:: Vorliegender Textauszug

250 Rollen mit zum Teil recht schwierigen Charaktertypen waren, natürlich möglichst treffend, mit lauter Laienspielern zu besetzen. Als Regisseur wurde ein August Schmid verpflichtet, der zur gleichen Zeit in Diessenhofen (Schweiz) bei „Wilhelm Tell-Spielen“ Regie führte. Das schwierige Amt desmtechnischen Regisseurs wurde Gewerbeschullehrer Franz Hug übertragen, der heute zu  Stühlingens Ehrenbürgen zählt.


Weil die Sache auch ein großes finanzielles Risiko war, wurde kurzerhand ein Fond ins Leben gerufen, in den die einigermaßen begüterten Stühlinger Bürger eine bestimmte Summe einzahlen konnten, mit diesen Geldern sollten eventuell auftretende Defizite aufgefangen werden. Im Nachhinein erwies sich diese Vorsichtsmaßnahme jedoch als überflüssig, mit der Durchführung dieses Volksschauspiels, dessen Spielzeit über den ganzen Sommer 1925 lief, wurde sogar ein ansehnlicher Gewinn erzielt. Beweis hierfür sind Belege aus jener Zeit, die im Stühlinger Rathausarchiv aufbewahrt werden.

::::

### [Arbeitsanweisungen]
**a)** Entnimm der Auflistung unverändert alle Zeilen von ihrem Anfang bis zu der Zeile, die „scientific name: Pinus strobus“ enthält, diese eingeschlossen.
**b)** Schreibe den Text über das Stühlinger Volksschauspiel von 1925 im Anschluss an seinen letzten Satz weiter.

:: Quelldaten

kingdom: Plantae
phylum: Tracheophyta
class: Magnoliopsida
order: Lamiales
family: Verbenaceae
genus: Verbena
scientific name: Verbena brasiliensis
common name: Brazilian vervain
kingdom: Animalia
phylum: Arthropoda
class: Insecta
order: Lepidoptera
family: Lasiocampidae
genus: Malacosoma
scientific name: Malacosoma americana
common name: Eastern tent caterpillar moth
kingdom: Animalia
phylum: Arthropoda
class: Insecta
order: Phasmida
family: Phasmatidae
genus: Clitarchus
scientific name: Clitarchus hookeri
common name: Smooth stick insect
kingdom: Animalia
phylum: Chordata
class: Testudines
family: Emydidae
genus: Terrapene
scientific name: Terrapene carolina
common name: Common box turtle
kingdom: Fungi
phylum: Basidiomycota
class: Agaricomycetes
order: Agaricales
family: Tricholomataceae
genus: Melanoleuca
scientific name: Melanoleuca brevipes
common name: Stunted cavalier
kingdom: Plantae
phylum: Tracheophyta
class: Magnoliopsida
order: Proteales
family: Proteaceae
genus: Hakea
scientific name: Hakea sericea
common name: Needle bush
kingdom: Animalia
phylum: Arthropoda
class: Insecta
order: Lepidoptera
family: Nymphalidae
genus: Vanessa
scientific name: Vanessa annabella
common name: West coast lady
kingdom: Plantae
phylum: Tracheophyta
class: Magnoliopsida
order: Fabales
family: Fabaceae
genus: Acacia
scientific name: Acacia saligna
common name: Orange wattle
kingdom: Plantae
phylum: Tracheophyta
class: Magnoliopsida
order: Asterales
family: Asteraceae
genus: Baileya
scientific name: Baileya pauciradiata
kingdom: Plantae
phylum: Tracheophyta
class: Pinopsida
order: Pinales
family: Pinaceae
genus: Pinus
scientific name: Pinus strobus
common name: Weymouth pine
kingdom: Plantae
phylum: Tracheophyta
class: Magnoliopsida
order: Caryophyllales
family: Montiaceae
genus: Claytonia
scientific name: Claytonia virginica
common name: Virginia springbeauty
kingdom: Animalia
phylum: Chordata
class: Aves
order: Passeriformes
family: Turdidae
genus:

::::

### [Antworten]
**a)**
kingdom: Plantae
phylum: Tracheophyta
class: Magnoliopsida
order: Lamiales
family: Verbenaceae
genus: Verbena
scientific name: Verbena brasiliensis
common name: Brazilian vervain
kingdom: Animalia
phylum: Arthropoda
class: Insecta
order: Lepidoptera
family: Lasiocampidae
genus: Malacosoma
scientific name: Malacosoma americana
common name: Eastern tent caterpillar moth
kingdom: Animalia
phylum: Arthropoda
class: Insecta
order: Phasmida
family: Phasmatidae
genus: Clitarchus
scientific name: Clitarchus hookeri
common name: Smooth stick insect
kingdom: Animalia
phylum: Chordata
class: Testudines
family: Emydidae
genus: Terrapene
scientific name: Terrapene carolina
common name: Common box turtle
kingdom: Fungi
phylum: Basidiomycota
class: Agaricomycetes
order: Agaricales
family: Tricholomataceae
genus: Melanoleuca
scientific name: Melanoleuca brevipes
common name: Stunted cavalier
kingdom: Plantae
phylum: Tracheophyta
class: Magnoliopsida
order: Proteales
family: Proteaceae
genus: Hakea
scientific name: Hakea sericea
common name: Needle bush
kingdom: Animalia
phylum: Arthropoda
class: Insecta
order: Lepidoptera
family: Nymphalidae
genus: Vanessa
scientific name: Vanessa annabella
common name: West coast lady
kingdom: Plantae
phylum: Tracheophyta
class: Magnoliopsida
order: Fabales
family: Fabaceae
genus: Acacia
scientific name: Acacia saligna
common name: Orange wattle
kingdom: Plantae
phylum: Tracheophyta
class: Magnoliopsida
order: Asterales
family: Asteraceae
genus: Baileya
scientific name: Baileya pauciradiata
kingdom: Plantae
phylum: Tracheophyta
class: Pinopsida
order: Pinales
family: Pinaceae
genus: Pinus
scientific name: Pinus strobus

**b)**
Man hatte aber auch wirklich keine Kosten und insbesondere keine Mühen gescheut, die letztendlich zum Erfolg der Stühlinger Freilichtspiele beitrugen. Großer Wert wurde auf die authentische Kostümierung und natürlich auch auf das Szenarium gelegt, denn wie schon erwähnt – der Schauplatz des Geschehens war Stühlingen, genauer gesagt der Marktplatz vor dem Stühlinger Rathausim Kern des mittelalterlichen „Städtchens“. Für die große Zahl der erwarteten Zuschauer wurde, ausgehend vom Gasthaus Rebstock bis hinüber zum Amtshaus (etwa eine Distanz von 100 Metern), eine riesige Tribüne installiert. Eine kleinere Tribüne für die „Honoratioren“ war zwischen Rathaus und Stadtbrunnen aufgebaut, so dass die Besucher das dramatische Geschehen hautnah miterleben konnten.


Dem Premierentag fieberte ganz Stühlingen entgegen Der Clou aber, der wohl am meisten zur Perfektion des Bühnenbildes beitrug, war der Aufbau der zwei Stadttore, wie sie zur Zeit der des Bauernaufstandes ja noch wirklich als „oberes“ und „unteres“ Stadttor vorhanden waren. Dadurch ergab sich auch ein in sich geschlossenes Bühnenbild.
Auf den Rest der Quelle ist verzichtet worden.